Your assignment: Could you reproduce the listing below with every "Tech" changed to "Technology", keeping all other text unchanged and leaving out the pictures?

Input records:
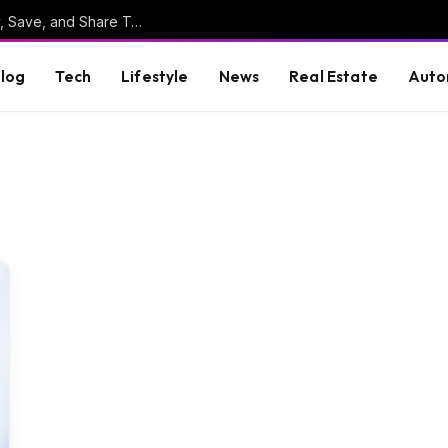
Online Clipboard: The Ultimate Tool to Copy, Save, and Share Text Online
log
Tech
Lifestyle
News
Real Estate
Auto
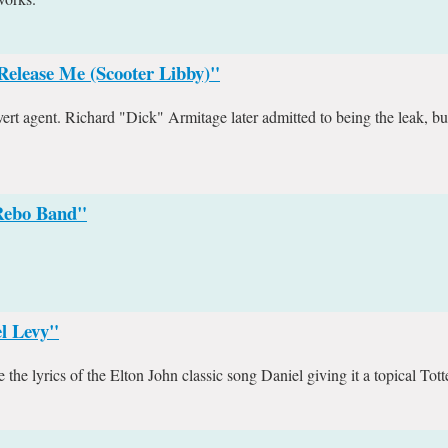
Release Me (Scooter Libby)"
rt agent. Richard "Dick" Armitage later admitted to being the leak, bu
 Rebo Band"
l Levy"
he lyrics of the Elton John classic song Daniel giving it a topical Tot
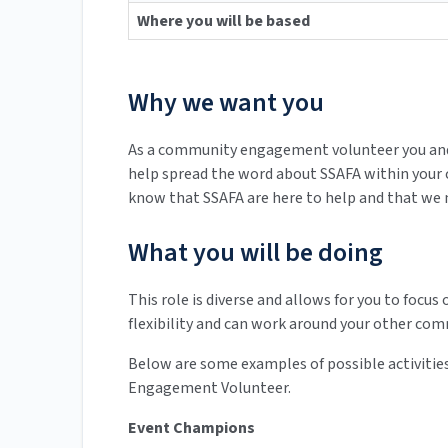
Where you will be based
Why we want you
As a community engagement volunteer you and y
help spread the word about SSAFA within your
know that SSAFA are here to help and that we n
What you will be doing
This role is diverse and allows for you to focus 
flexibility and can work around your other co
Below are some examples of possible activities
Engagement Volunteer.
Event Champions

Answer to this problem:
Online Clipboard: The Ultimate Tool to Copy, Save, and Share Text Online
log
Technology
Lifestyle
News
Real Estate
Auto
Release Me (Scooter Libby)"
rt agent. Richard "Dick" Armitage later admitted to being the leak, bu
 Rebo Band"
l Levy"
he lyrics of the Elton John classic song Daniel giving it a topical Tot
Where you will be based
Why we want you
As a community engagement volunteer you and y
help spread the word about SSAFA within your
know that SSAFA are here to help and that we n
What you will be doing
This role is diverse and allows for you to focus 
flexibility and can work around your other co
Below are some examples of possible activities
Engagement Volunteer.
Event Champions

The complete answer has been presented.